■ Document passage
/---
Sexual transmission has overtaken drug use as the main cause of the spread of the HIV/AIDS virus in southwest China's Yunnan Province where AIDS has killed up to 11,609 people in the past two decades, local health officials said Monday.
Yunnan neighbors Asia's notorious opium producing region, known as the "Golden Triangle" stretching across the mountainous borders of Myanmar, Thailand and Laos. The sharing of contaminated needles among drug users was the most common cause of transmission in Yunnan in the past.
But about 71 percent of new infections reported to the health authorities in the first 10 months this year were a result of sexual contact, said Xu Heping, vice director of the provincial health bureau.
About 8,670 people living with HIV/AIDS were reported in Yunnan from January to October. More than 2,000 patients died of AIDS in that period.
\---
■ Required tasks
• 1. According to the Yunnan HIV/AIDS report, what share of the new infections reported in the first 10 months of the year resulted from sexual contact?
• 2. Reproduce the Yunnan HIV/AIDS report from "Yunnan neighbors Asia's" to "in the past.", changing "contaminated needles" to "used syringes".
• 3. Write the next part of the report on HIV/AIDS in Yunnan Province, following on from its last sentence.

■ Record excerpts
/---
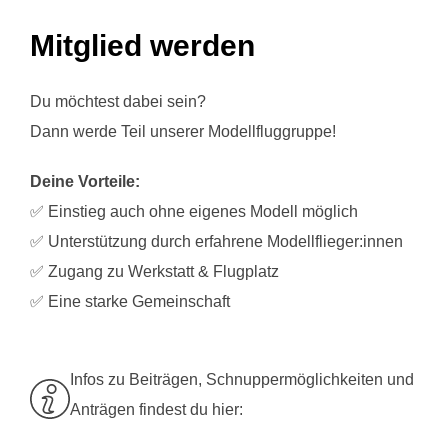
Mitglied werden
Du möchtest dabei sein?
Dann werde Teil unserer Modellfluggruppe!
Deine Vorteile:
✅ Einstieg auch ohne eigenes Modell möglich
✅ Unterstützung durch erfahrene Modellflieger:innen
✅ Zugang zu Werkstatt & Flugplatz
✅ Eine starke Gemeinschaft
Infos zu Beiträgen, Schnuppermöglichkeiten und
Anträgen findest du hier:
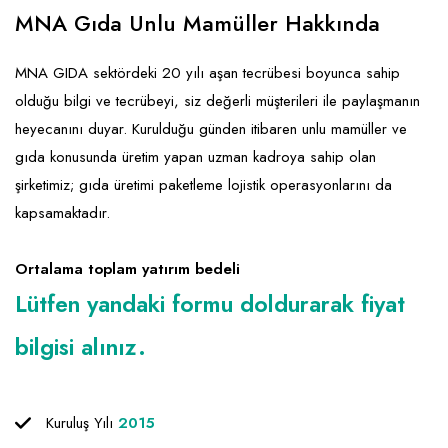
Emlak - Güvenlik ve Temizlik
Kozmetik
Franchise Yönetim Danışmanlığı
MNA Gıda Unlu Mamüller Hakkında
Ev Hizmetleri
Market FMGC - Katlı Mağaza
Gayrimenkul
MNA GIDA sektördeki 20 yılı aşan tecrübesi boyunca sahip
Sağlık Güzellik
Mobilya ve Ev Tekstili
Gıda ve Sarf Malzemeleri
olduğu bilgi ve tecrübeyi, siz değerli müşterileri ile paylaşmanın
Turizm - Eğlence
Oyuncak ve Hediyelik
Güvenlik - Temizlik
heyecanını duyar. Kurulduğu günden itibaren unlu mamüller ve
gıda konusunda üretim yapan uzman kadroya sahip olan
Takı
Giyim - Aksesuar
şirketimiz; gıda üretimi paketleme lojistik operasyonlarını da
Yapı Malzemesi - Hırdavat
Hukuk - Marka - Patent ve Tercüme
kapsamaktadır.
Isıtma - Soğutma ve Havalandırma
Ortalama toplam yatırım bedeli
Lojistik - Kargo ve Kurye
Lütfen yandaki formu doldurarak fiyat
Mali Kayıt ve Denetim
bilgisi alınız.
Matbaa - Fotoğraf
Mobilya Dekorasyon
Kuruluş Yılı
2015
Proje - İnşaat ve Tesisat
\---
■ Your written answers
• 1. About 71 percent.

• 2.
Yunnan neighbors Asia's notorious opium producing region, known as the "Golden Triangle" stretching across the mountainous borders of Myanmar, Thailand and Laos. The sharing of used syringes among drug users was the most common cause of transmission in Yunnan in the past.

• 3.
The number of infections through sex was up 6.7 percent from the same period last year, Xu said. A fifth of new cases contracted the virus from a spouse.
"The epidemic spread among spouses is alarming," Xu said.
The ratio of infections through drug use had been declining steadily since 2005, while infections among prostitutes remained largely unchanged, Xu said.
Health experts say the spread of HIV/AIDS through spouses indicates the virus is spreading from high risk groups to the general public.
About 740,000 people live with HIV/AIDS in China, according to government statistics.